We loved it and always broke into joyous laughter. My grandfather would hear us, and he’d yell, “What’s with the laughter down there? The Jews are still in Egypt, what’s so funny?”

Uncle Lee also told me a family legend about Grandpa Abraham’s uncle Louie Kaminsky from Minsk. I don’t know whether it was fact or fiction, but it was pretty funny. It seems that Uncle Louie was some kind of a religious zealot. On Saturdays, he would take stones and bricks and hurl them through the air and break every window of every store that was open on Saturday in Minsk. He was always arrested and spent the night in jail.

“Louie,” the policemen said, “these stores are not owned by Jews. They’re allowed to be open on Saturday.”

And Louie countered with, “That doesn’t matter. It’s Saturday, and on Saturday nothing should be open!”

Me at age eight (center) with my cousin Merril (left) and my brothers, Bernie, twelve (right), Lenny, sixteen (top left), and Irving, eighteen (top right), on the street in front of my grandpa’s house in Bensonhurst, Brooklyn.

* * *

Even though he knew for the rest of his life he would spend every Saturday night in jail, he still threw the bricks. I’ve broken a few windows in my life but never on purpose, and I think looking back that there is still a lot of crazy Uncle Louie in me. For instance…

* * *

Normally at the end of my stand-up performances, I would open the show up for questions from the audience. Sometimes when my response to a question got an enormous laugh I would save that question. One of the questions I saved was: “Mr. Brooks, were you ever arrested?”

My immediate answer was “No!” And then I thought…wait a minute.

“Let me amend that. Was I ever arrested? Well…nearly.”

Here is where the touch of Crazy Uncle Louie in me comes out.

Sometimes on a Sunday afternoon, a couple of us kids would frequent the local Woolworth, which we knew as the five-and-ten because a lot of the items were actually sold for five or ten cents—Hershey bars, little pen-sized flashlights, whistles, yo-yos, etc. We’d often walk up and down the aisles and when the clerks weren’t looking we’d try to snatch something. We never called it stealing; we used to call it “taking.”

“Let’s go taking!”

Normally, when no one was looking I could always get a yo-yo or a whistle and slip it into my jacket with no problems. But one Sunday afternoon I tempted fate. There, in a special display of Roy Rogers hats and T-shirts, was a pearl-handled toy replica of a Roy Rogers six-shooter. It was the most thrilling thing I’d ever seen. But how to slip it into my coat? It wasn’t a whistle or a yo-yo, not easy. When the clerk at the display turned his head to attend to a customer, I took off my sweater, dropped it on the pistol, and picked it up. I was nearly out the door when hands grabbed me by the scruff of the neck and pulled me back in the store.

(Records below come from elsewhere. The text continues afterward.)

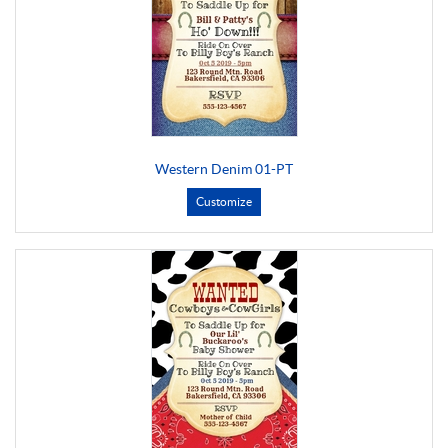
Western Denim 01-PT
Customize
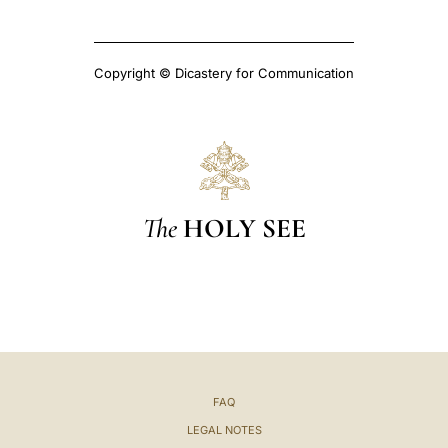
Copyright © Dicastery for Communication
The
HOLY SEE
FAQ
LEGAL NOTES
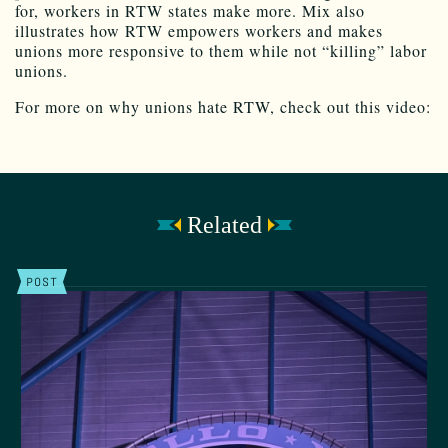
for, workers in RTW states make more. Mix also
illustrates how RTW empowers workers and makes
unions more responsive to them while not “killing” labor
unions.
For more on why unions hate RTW, check out this video:
Related
POST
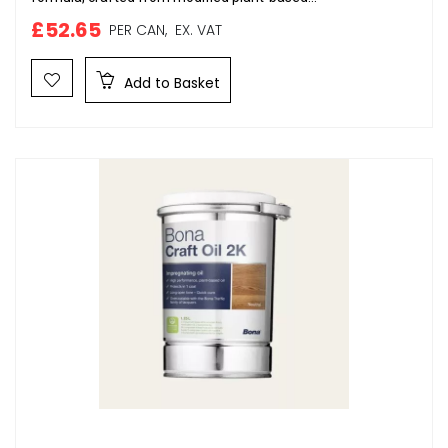
£52.65
PER CAN,
EX. VAT
Add to Basket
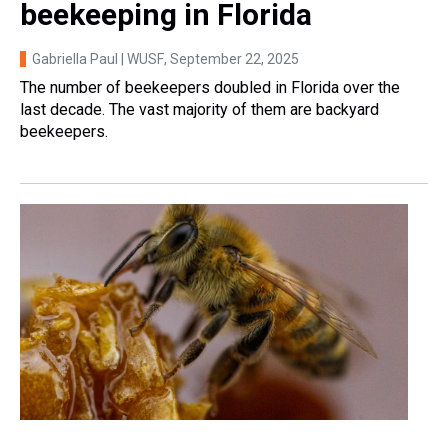
beekeeping in Florida
Gabriella Paul | WUSF
, September 22, 2025
The number of beekeepers doubled in Florida over the
last decade. The vast majority of them are backyard
beekeepers.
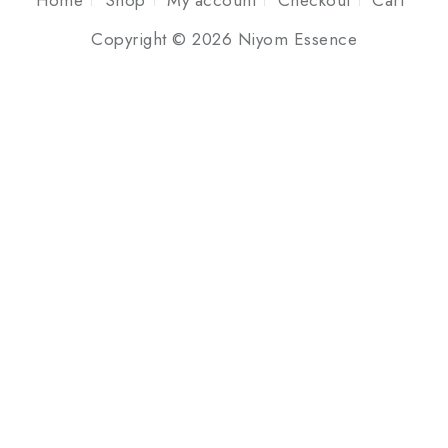
Home
Shop
My account
Checkout
Cart
Copyright © 2026 Niyom Essence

A great big man announced, “I’m the manager and I’m sick and tired of you kids stealing!”

And I knew, this was one guy I couldn’t con by saying, “just taking.”

As the manager marched me up the aisle he said, “I’m gonna call the police and have you arrested! And then I’m gonna call your parents and let them know everything!”

“Please!” I tearfully shouted. “I don’t have parents! I just have a mother! My father is dead! Please, give me a break.”

The budding actor in me tried his best, but to no avail. The unrelenting manager kept steadfastly marching me toward his office. In a blinding flash an idea popped into my head. I reached into my sweater, pulled out the toy gun, and shouted, “Get back or I’ll blow your head off!”

For a moment, it worked. He saw the gun and jumped back. I ran with all my might and got out of the store. I never went back there again, and hoped that he wouldn’t remember my face. Chances are he didn’t live in our neighborhood but came from Queens or somewhere to work at the store.

I realized then that I could never be half as good as Arsène Lupin, the famous fictional French jewel thief. So right then and there I decided to give up “taking,” for good.

When we weren’t “taking,” my friends and I loved to play stickball. I was a skinny, stringy little kid with endless energy, and I was always running. One day we were playing stickball and I was up at bat. There was a ’36 Chevy parked on our street and I took off my brand-new camel’s hair Passover holiday sweater, folded it very carefully, and tucked it in that nice niche in the front of the fender right underneath one of the headlights. Then I got a scratch single and a bad throw sent me to second. Suddenly I see this beautiful black ’36 Chevy pull away from the curb and take off with my sweater. Whoosh! I went after it. “He’s out!” they were yelling. “He’s out! He left the base!”